* Recorded information *
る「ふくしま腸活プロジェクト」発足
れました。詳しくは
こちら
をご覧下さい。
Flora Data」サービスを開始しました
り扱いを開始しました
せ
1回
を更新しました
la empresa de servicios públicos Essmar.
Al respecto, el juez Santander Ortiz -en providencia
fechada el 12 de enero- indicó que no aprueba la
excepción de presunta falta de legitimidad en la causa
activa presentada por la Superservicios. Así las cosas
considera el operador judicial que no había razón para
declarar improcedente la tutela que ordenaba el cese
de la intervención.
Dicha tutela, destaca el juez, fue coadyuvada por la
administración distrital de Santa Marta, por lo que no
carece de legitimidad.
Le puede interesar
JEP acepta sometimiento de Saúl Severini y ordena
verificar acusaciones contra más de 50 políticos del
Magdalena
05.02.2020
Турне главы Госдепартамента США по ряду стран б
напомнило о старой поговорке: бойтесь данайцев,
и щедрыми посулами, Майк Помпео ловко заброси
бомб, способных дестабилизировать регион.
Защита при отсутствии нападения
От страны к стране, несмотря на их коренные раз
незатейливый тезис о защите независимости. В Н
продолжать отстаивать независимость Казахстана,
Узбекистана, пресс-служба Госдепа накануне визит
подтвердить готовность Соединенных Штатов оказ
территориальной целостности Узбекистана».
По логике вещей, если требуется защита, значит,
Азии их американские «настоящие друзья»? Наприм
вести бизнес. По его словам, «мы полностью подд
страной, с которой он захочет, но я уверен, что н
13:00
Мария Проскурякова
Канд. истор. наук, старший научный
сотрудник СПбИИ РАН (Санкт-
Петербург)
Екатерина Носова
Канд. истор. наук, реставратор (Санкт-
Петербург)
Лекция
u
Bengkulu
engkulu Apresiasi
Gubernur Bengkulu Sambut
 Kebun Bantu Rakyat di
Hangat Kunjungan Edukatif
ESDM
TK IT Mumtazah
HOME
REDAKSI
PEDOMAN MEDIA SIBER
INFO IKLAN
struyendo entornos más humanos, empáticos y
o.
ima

* Exercise instructions *
Return a word-for-word copy of the lines above from the one holding "de la intervención." through the one holding "Узбекистана, пресс-служба Госдепа", with both of them included and nothing besides.

* Result for this task *
de la intervención.
Dicha tutela, destaca el juez, fue coadyuvada por la
administración distrital de Santa Marta, por lo que no
carece de legitimidad.
Le puede interesar
JEP acepta sometimiento de Saúl Severini y ordena
verificar acusaciones contra más de 50 políticos del
Magdalena
05.02.2020
Турне главы Госдепартамента США по ряду стран б
напомнило о старой поговорке: бойтесь данайцев,
и щедрыми посулами, Майк Помпео ловко заброси
бомб, способных дестабилизировать регион.
Защита при отсутствии нападения
От страны к стране, несмотря на их коренные раз
незатейливый тезис о защите независимости. В Н
продолжать отстаивать независимость Казахстана,
Узбекистана, пресс-служба Госдепа накануне визит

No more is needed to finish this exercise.